What is required
Wherever the string "parking" occurs in a line of these records, report that line.

Supplied entries
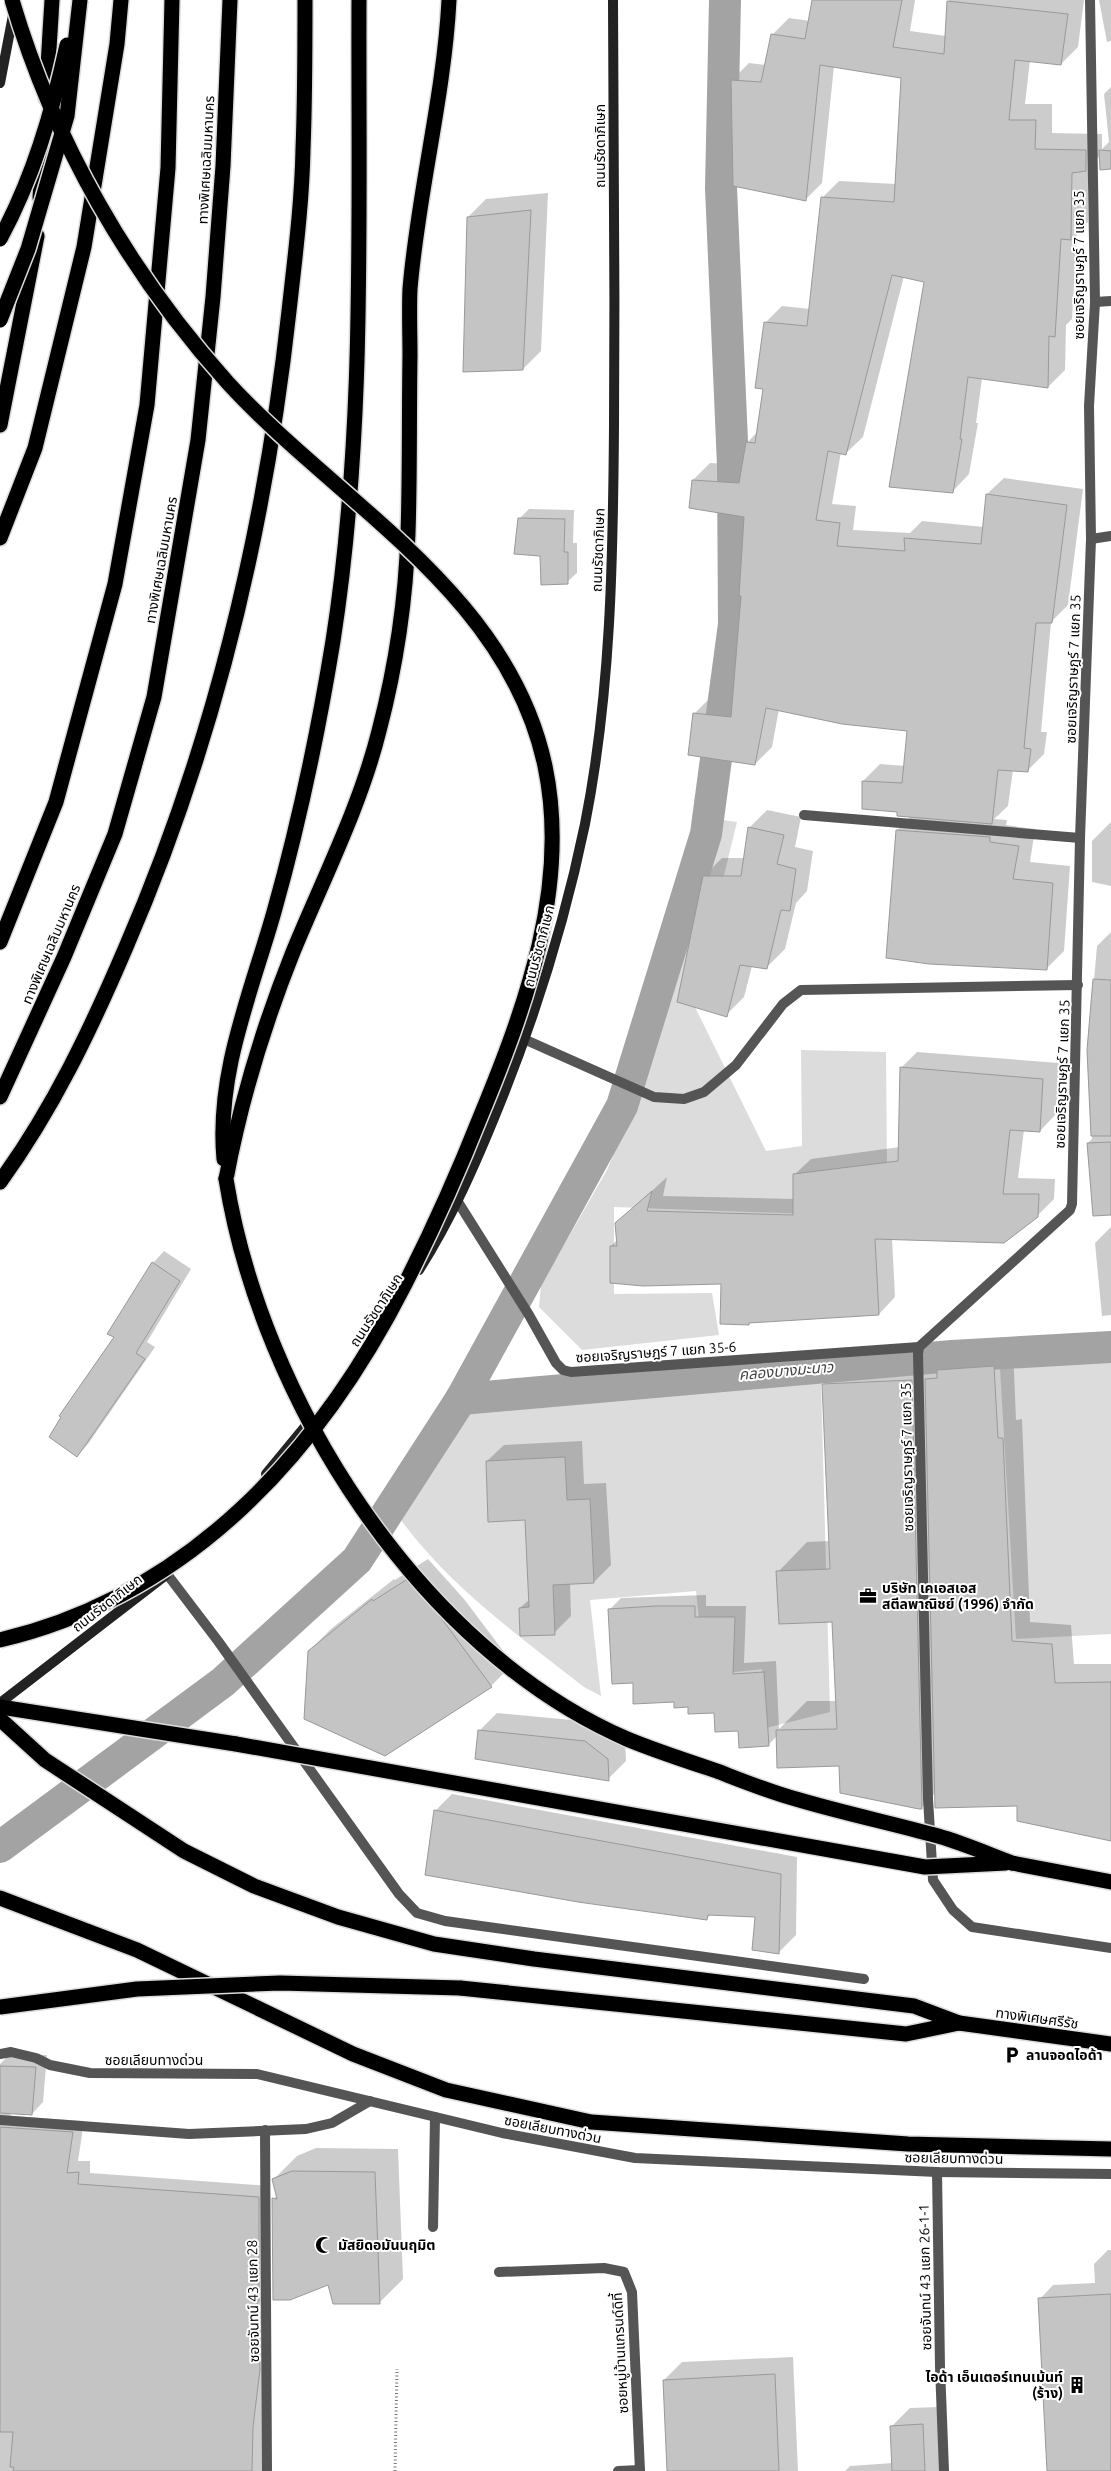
<svg xmlns="http://www.w3.org/2000/svg" width="1111" height="2471" viewBox="0 0 1111 2471" font-family="Ubuntu,'Noto Sans Thai',sans-serif">
<style>
.green{fill:#dcdcdc}
.shadow{fill:#0003}
.lines{fill:none;stroke-linecap:round;stroke-linejoin:round}
.canal{stroke:#a3a3a3;stroke-width:32}
.building{fill:#c4c4c4;stroke:#999}
.motorway-casing{stroke:#dbdbdb;stroke-width:18}
.path{stroke:#777;stroke-width:3;stroke-dasharray:1 2.5;stroke-linecap:butt}
.service{stroke:#555;stroke-width:10}
.minor{stroke:#555;stroke-width:10}
.secondary{stroke:#222;stroke-width:10}
.motorway{stroke:#000;stroke-width:15}
.motorway-bridge-casing{stroke:#dbdbdb;stroke-width:18;stroke-linecap:butt}
.motorway-bridge{stroke:#000;stroke-width:15}
.labels{text-anchor:middle;stroke-width:4;stroke-linejoin:round;paint-order:stroke}
.street-label{font-size:14px;fill:#000;stroke:#fff}
.poi-label{font-size:14px;font-weight:bold;fill:#000;stroke:#fff;text-anchor:start}
.water-label{font-size:15px;font-style:italic;fill:#444;stroke:#fff}
</style>
<rect width="100%" height="100%" fill="#fff"/>
<g class="green">
<polygon points="723,820 737,822 693,1003 766,1151 802,1146 801,1050 886,1052 887,1170 808,1214 614,1207 614,1294 712,1293 719,1335 582,1350 539,1307 541,1285 607,1170 632,1109 648,1053 669,1002"/>
<polygon points="1111,1360 1111,1634 1016,1639 1000,1368"/>
<path d="M821 1382 830 1712 766 1728 762 1669 726 1673 703 1657 696 1591 590 1600 601 1696 584 1687C519 1636 450 1587 401 1520L458 1423 478 1406Z"/>
</g>
<g class="shadow">
<polygon points="813,0 915,0 910,31 946,36 949,0 1084,0 1078,47 1061,64 1030,60 1025,104 1052,104 1052,133 1102,134 1102,149 1109,142 1104,94 1111,87 1111,168 1101,155 1088,167 1088,222 1077,232 1072,319 1066,325 1065,370 1048,387 982,378 976,423 978,423 969,474 953,491 925,281 904,276 863,437 846,453 841,452 832,504 856,506 853,530 910,533 922,521 984,527 987,494 1004,478 1083,489 1068,605 1051,622 1041,732 1047,732 1044,754 1027,771 1013,770 1008,806 994,819 1007,820 1006,825 1035,829 1030,862 1070,866 1064,951 1046,969 897,830 911,816 898,811 863,781 880,764 905,766 908,730 779,709 772,747 755,764 694,714 711,697 733,699 743,595 745,516 693,480 710,463 743,465 747,443 758,431 765,388 765,323 782,306 810,309 822,198 839,181 896,184 902,77 834,66 822,183 805,200 734,185 732,80 749,63 766,65 772,35 789,18 810,21"/>
<polygon points="1099,0 1111,0 1111,41 1107,42"/>
<polygon points="548,193 541,351 523,369 468,217 486,199"/>
<polygon points="529,509 574,510 573,543 577,543 577,573 567,582 541,555 519,519"/>
<polygon points="767,810 801,817 795,847 813,851 807,891 796,903 785,949 767,967 752,966 744,997 726,1015 704,876 722,858 745,858 749,828"/>
<polygon points="1111,822 1111,886 1092,882 1092,841"/>
<polygon points="1111,932 1111,1173 1088,1143 1092,1139 1088,1050 1097,946"/>
<polygon points="917,1052 1059,1063 1056,1114 1040,1131 1024,1130 1018,1178 1055,1179 1054,1199 1037,1216 892,1238 895,1297 879,1314 723,1283 611,1246 617,1240 616,1224 667,1177 663,1196 795,1199 794,1175 811,1159 900,1147 901,1068"/>
<polygon points="1111,1227 1111,1315 1102,1316 1095,1243"/>
<polygon points="164,1251 191,1269 147,1342 155,1347 88,1444 77,1456 115,1337 153,1263"/>
<polygon points="1013,1348 1016,1420 1022,1419 1030,1622 1071,1625 1074,1664 1111,1664 1111,1840 1018,1805 936,1792 921,1808 840,1764 778,1735 768,1745 739,1729 715,1712 675,1701 634,1682 609,1610 621,1598 706,1595 706,1606 746,1606 744,1663 776,1661 779,1729 807,1701 837,1701 834,1620 778,1572 807,1542 830,1541 823,1385 853,1355 941,1351 941,1365 957,1351"/>
<polygon points="582,1441 584,1484 606,1483 611,1565 594,1582 570,1583 571,1616 554,1633 520,1608 530,1599 526,1519 487,1461 504,1445"/>
<polygon points="428,1559 464,1599 513,1664 491,1686 309,1651 331,1629 394,1579 395,1580"/>
<polygon points="497,1713 603,1723 625,1741 626,1761 608,1779 479,1731"/>
<polygon points="452,1794 797,1857 796,1935 779,1952 757,1916 711,1914 707,1918 435,1811"/>
<polygon points="9,2055 47,2055 43,2102 32,2114 7,2112 12,2116 84,2121 78,2161 90,2161 90,2173 270,2186 262,2471 0,2471 0,2064"/>
<polygon points="316,2148 398,2149 403,2279 380,2302 328,2283 274,2199 277,2195 274,2179 297,2156"/>
<polygon points="1108,2250 1111,2250 1111,2471 1048,2471 1040,2299 1053,2285 1095,2283 1094,2264"/>
<polygon points="793,2357 798,2471 668,2471 664,2380 682,2362"/>
<polygon points="940,2407 944,2471 845,2471 850,2466 893,2463 892,2426 910,2408"/>
</g>
<g class="lines">
<g class="canal">
<polyline points="461,1399 952,1356 1111,1347"/>
<polyline points="0,1847 223,1682 357,1560 461,1399 622,1106 706,834 734,624 733,465 721,188 725,0"/>
</g>
</g>
<g class="building">
<polygon points="812,0 902,0 893,47 944,54 947,1 1068,14 1061,65 1015,60 1009,120 1036,120 1035,149 1086,150 1086,171 1072,173 1071,240 1061,239 1055,337 1049,336 1048,388 968,377 960,439 962,439 953,493 889,487 924,282 892,275 846,455 828,451 816,520 840,523 837,546 905,551 904,538 981,544 986,494 1067,505 1052,623 1036,623 1024,748 1031,749 1028,772 998,770 992,824 897,816 897,812 862,809 862,781 902,783 907,731 842,724 766,708 755,765 688,755 693,713 731,717 741,596 739,596 744,517 689,508 692,480 739,483 746,442 755,443 763,389 755,388 764,322 807,326 821,197 894,202 901,78 820,65 806,201 733,186 731,80 761,82 771,34 805,39"/>
<polygon points="1099,150 1111,151 1111,169 1100,170"/>
<polygon points="531,210 523,370 463,372 467,217"/>
<polygon points="518,518 565,519 564,552 568,552 568,584 541,585 540,556 514,554"/>
<polygon points="748,827 784,835 777,864 796,869 790,911 781,910 767,969 740,965 727,1017 677,1002 703,876 741,876"/>
<polygon points="896,830 990,837 990,842 1019,846 1013,879 1053,883 1047,970 929,964 886,958"/>
<polygon points="1093,979 1111,980 1111,1136 1091,1136 1087,1050"/>
<polygon points="900,1067 1043,1079 1040,1132 1010,1130 1003,1194 1039,1194 1038,1217 1004,1243 875,1239 879,1315 749,1323 749,1325 720,1324 721,1284 643,1286 610,1283 610,1246 617,1246 615,1223 652,1191 647,1211 793,1215 793,1174 898,1161"/>
<polygon points="1111,1142 1111,1215 1093,1216 1087,1143"/>
<polygon points="152,1262 180,1281 136,1353 145,1359 77,1457 49,1437 61,1417 59,1416 114,1337 107,1334"/>
<polygon points="994,1366 998,1438 1003,1438 1012,1641 1052,1644 1055,1683 1111,1682 1111,1841 1017,1821 1017,1806 935,1808 925,1379 937,1378 937,1370"/>
<polygon points="912,1380 922,1809 919,1809 840,1793 839,1766 777,1768 776,1730 837,1729 832,1622 779,1624 776,1571 830,1569 822,1384"/>
<polygon points="565,1457 567,1500 590,1499 594,1583 553,1585 555,1635 520,1636 519,1608 529,1607 525,1520 488,1522 486,1461"/>
<polygon points="406,1580 436,1611 492,1687 385,1756 304,1719 308,1651 372,1599 373,1601"/>
<polygon points="656,1606 695,1606 695,1617 735,1617 733,1674 764,1672 769,1746 739,1748 738,1731 715,1732 714,1713 688,1714 688,1707 674,1708 674,1702 633,1704 633,1683 612,1684 608,1609"/>
<polygon points="478,1730 585,1741 608,1759 609,1781 475,1759"/>
<polygon points="434,1810 781,1874 779,1954 752,1950 755,1917 708,1915 707,1920 578,1902 425,1875"/>
<polygon points="0,2066 36,2067 32,2115 0,2113"/>
<polygon points="0,2127 73,2132 67,2173 79,2172 78,2184 259,2197 259,2301 257,2301 260,2369 253,2427 252,2471 13,2471 14,2467 10,2467 13,2432 0,2432"/>
<polygon points="292,2171 375,2172 380,2304 333,2304 328,2285 290,2300 273,2300 272,2198 277,2199 272,2179"/>
<polygon points="1111,2294 1111,2471 1047,2471 1038,2298"/>
<polygon points="775,2374 779,2471 667,2471 663,2380"/>
<polygon points="923,2424 925,2471 892,2471 890,2426"/>
</g>
<g class="lines">
<g class="motorway-casing">
<g id="motorway">
<polyline points="46,98 52,0"/>
<polyline points="40,198 43,143"/>
<polyline points="0,425 37,236"/>
<polyline points="0,538 35,448 84,247 117,44 121,0"/>
<polyline points="0,942 56,802 115,584 147,405 168,168 172,0"/>
<polyline points="0,1097 64,957 115,834 154,697 198,440 213,297 223,166 230,0"/>
<path d="M224 1159C216 1074 251 993 274 912 299 823 318 733 333 641 366 430 358 214 359 0"/>
<path d="M226 1179C241 1099 263 1027 293 952 323 879 360 807 379 731 396 666 406 599 408 533 410 474 409 415 410 356 410 334 409 311 410 289 418 192 444 97 449 0"/>
<path d="M0 1182C53 1109 91 1029 126 947 214 744 265 530 289 311 295 257 302 203 303 149 305 100 305 50 305 0"/>
<polyline points="0,1707 236,1744"/>
<polyline points="0,1719 45,1760 184,1851 254,1886 338,1917 434,1944 534,1959 914,2006 959,2023 1111,2044"/>
<polyline points="1012,1863 1111,1882"/>
<polyline points="0,1898 137,1950 353,2054 446,2090 591,2122 908,2144 1111,2149"/>
<polyline points="460,1988 906,2034 959,2023"/>
</g>
</g>
<polyline class="path" points="395,2471 397,2369"/>
<polyline class="service" points="526,1040 654,1097 684,1099 704,1092 736,1065 783,1004 801,990 1078,985"/>
<g class="minor">
<polyline points="1090,0 1095,302 1089,406 1091,539 1080,838 1072,1204 1070,1210 919,1347 918,1354 928,1799 933,1880 953,1910 972,1927 1111,1948"/>
<polyline points="1095,302 1111,301"/>
<polyline points="1091,539 1111,536"/>
<polyline points="804,815 1080,838"/>
<polyline points="458,1202 529,1315 556,1363 563,1370 571,1372 919,1347"/>
<polyline points="167,1574 218,1641 399,1894 417,1913 445,1921 864,1979"/>
<polyline points="0,2054 11,2052 36,2058 50,2065 90,2073 257,2074 502,2133 635,2158 937,2172 1111,2174"/>
<polyline points="0,2120 189,2134 306,2129 332,2123 370,2101"/>
<polyline points="265,2130 267,2471"/>
<polyline points="937,2172 940,2367 944,2471"/>
<polyline points="433,2227 435,2117"/>
<polyline points="499,2272 604,2268 624,2272 632,2292 640,2471"/>
<polyline points="618,2471 640,2470"/>
</g>
<g class="secondary">
<polyline points="0,83 14,10"/>
<path d="M419 1270C452 1218 476 1163 499 1106 536 1014 565 921 585 824 611 693 613 559 614 426 615 284 614 142 613 0"/>
<polyline points="266,1474 313,1417"/>
<polyline points="0,1703 166,1575"/>
</g>
<use href="#motorway" class="motorway"/>
<g class="motorway-bridge-casing">
<g id="motorway-bridge">
<path d="M0 239C33 178 52 113 67 45"/>
<polyline points="0,320 28,249 67,116 80,0"/>
<path d="M226 1179C261 1398 418 1648 627 1739 656 1751 687 1761 717 1771 743 1781 770 1792 796 1799 843 1813 891 1823 938 1836 963 1843 988 1854 1012 1863"/>
<path d="M0 1640C190 1595 319 1453 405 1284 433 1229 458 1173 481 1115 526 1006 570 885 545 766 508 592 339 504 228 383 129 273 54 142 12 0"/>
<polyline points="236,1744 925,1867 1006,1863"/>
<polyline points="0,2007 137,1989 280,1983 460,1988"/>
</g>
</g>
<use href="#motorway-bridge" class="motorway-bridge"/>
</g>
<defs>
<g id="office-bare" transform="scale(1.35)"><path d="M-6-3h4V-5.5h4V-3h4V5H-6ZM-1-4.5V-3h2v-1.5ZM-6 0V1H6V0Z" fill="#000" stroke="#fff" stroke-width="2.5" paint-order="stroke"/></g>
<g id="parking-bare" transform="scale(1.35)"><path d="M-3.5-5.5H1a3.5 3.5 0 0 1 0 7H-1V5.5H-3.5ZM-1-3.4V-.6H.8a1.4 1.4 0 0 0 0-2.8Z" fill="#000" stroke="#fff" stroke-width="2.5" paint-order="stroke"/></g>
<g id="mosque-bare" transform="scale(1.35)"><path d="M3.5-4.9A6 6 0 1 0 3.5 4.9A5 5 0 1 1 3.5-4.9Z" fill="#000" stroke="#fff" stroke-width="2.5" paint-order="stroke"/></g>
<g id="building-bare" transform="scale(1.35)"><path d="M-4-6H4V6H1V3H-1V6H-4ZM-2.5-4.3h1.7v1.8h-1.7ZM.8-4.3h1.7v1.8H.8ZM-2.5-1h1.7V.8h-1.7ZM.8-1h1.7V.8H.8Z" fill="#000" stroke="#fff" stroke-width="2.5" paint-order="stroke"/></g>
</defs>
<g fill-rule="evenodd">
<use href="#office-bare" x="868" y="1596"/>
<use href="#parking-bare" x="1012" y="2055"/>
<use href="#mosque-bare" x="324" y="2245"/>
<use href="#building-bare" x="1077" y="2385"/>
</g>
<g class="labels">
<g class="street-label">
<text transform="translate(600 146) rotate(-90)" y="5">ถนนรัชดาภิเษก</text>
<text transform="translate(206 160) rotate(-87)" y="5">ทางพิเศษเฉลิมมหานคร</text>
<text transform="translate(1079 265) rotate(-90)" y="5">ซอยเจริญราษฎร์ 7 แยก 35</text>
<text transform="translate(598 550) rotate(-88)" y="5">ถนนรัชดาภิเษก</text>
<text transform="translate(161 560) rotate(-80)" y="5">ทางพิเศษเฉลิมมหานคร</text>
<text transform="translate(1073 669) rotate(-88)" y="5">ซอยเจริญราษฎร์ 7 แยก 35</text>
<text transform="translate(51 944) rotate(-67)" y="5">ทางพิเศษเฉลิมมหานคร</text>
<text transform="translate(539 946) rotate(-75)" y="5">ถนนรัชดาภิเษก</text>
<text transform="translate(1062 1074) rotate(-88)" y="5">ซอยเจริญราษฎร์ 7 แยก 35</text>
<text transform="translate(376 1310) rotate(-57)" y="5">ถนนรัชดาภิเษก</text>
<text transform="translate(656 1352) rotate(-4)" y="5">ซอยเจริญราษฎร์ 7 แยก 35-6</text>
<text transform="translate(907 1457) rotate(-91)" y="5">ซอยเจริญราษฎร์ 7 แยก 35</text>
<text transform="translate(107 1603) rotate(-38)" y="5">ถนนรัชดาภิเษก</text>
<text transform="translate(1037 2018) rotate(8)" y="5">ทางพิเศษศรีรัช</text>
<text x="154" y="2065">ซอยเลียบทางด่วน</text>
<text transform="translate(553 2129) rotate(11)" y="5">ซอยเลียบทางด่วน</text>
<text transform="translate(954 2158) rotate(1)" y="5">ซอยเลียบทางด่วน</text>
<text transform="translate(925 2277) rotate(-91)" y="5">ซอยจันทน์ 43 แยก 26-1-1</text>
<text transform="translate(253 2301) rotate(-91)" y="5">ซอยจันทน์ 43 แยก 28</text>
<text transform="translate(620 2353) rotate(-93)" y="5">ซอยหมู่บ้านแกรนด์ดิที้</text>
</g>
<g class="poi-label">
<text x="882" y="1593">บริษัท เคเอสเอส<tspan x="882" dy="16">สตีลพาณิชย์ (1996) จำกัด</tspan></text>
<text x="1026" y="2060">ลานจอดไอด้า</text>
<text x="338" y="2250">มัสยิดอมันนฤมิต</text>
<text x="1063" y="2382" text-anchor="end">ไอด้า เอ็นเตอร์เทนเม้นท์<tspan x="1063" dy="16">(ร้าง)</tspan></text>
</g>
<g class="water-label">
<text transform="translate(786 1371) rotate(-5)" y="5">คลองบางมะนาว</text>
</g>
</g>
</svg>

Solution to this problem
<g id="parking-bare" transform="scale(1.35)"><path d="M-3.5-5.5H1a3.5 3.5 0 0 1 0 7H-1V5.5H-3.5ZM-1-3.4V-.6H.8a1.4 1.4 0 0 0 0-2.8Z" fill="#000" stroke="#fff" stroke-width="2.5" paint-order="stroke"/></g>
<use href="#parking-bare" x="1012" y="2055"/>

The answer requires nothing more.